TASK OBJECTIVE -
Transcribe every line of the items below verbatim, omitting the pictures from your answer.

====

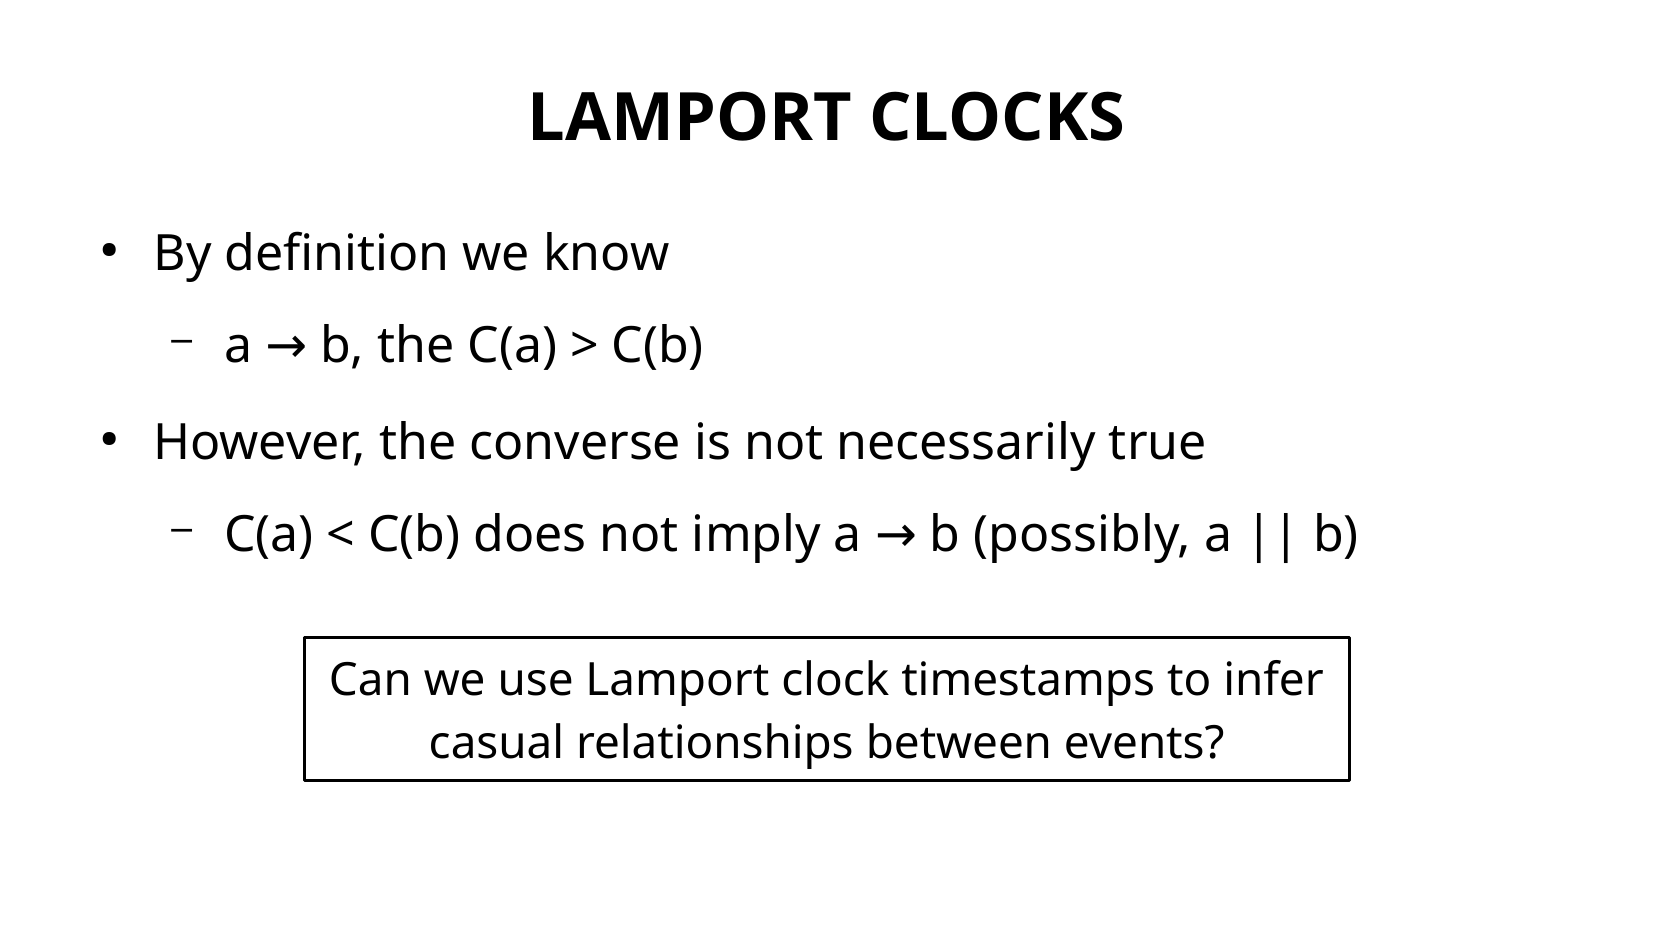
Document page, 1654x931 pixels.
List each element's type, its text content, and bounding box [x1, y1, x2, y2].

text_box Can we use Lamport clock timestamps to infer casual relationships between events? [304, 637, 1350, 767]
list By definition we know a → b, the C(a) > C(b) However, the converse is not necessarily true C(a) < C(b) does not imply a → b (possibly, a || b) [82, 217, 1571, 757]
title LAMPORT CLOCKS [82, 36, 1571, 193]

====

EXPECTED ANSWER -
Document page, 1654x931 pixels.
List each element's type, its text content, and bounding box [x1, y1, x2, y2].

text_box Can we use Lamport clock timestamps to infer casual relationships between events? [304, 637, 1350, 767]
list By definition we know a → b, the C(a) > C(b) However, the converse is not necessarily true C(a) < C(b) does not imply a → b (possibly, a || b) [82, 217, 1571, 757]
title LAMPORT CLOCKS [82, 36, 1571, 193]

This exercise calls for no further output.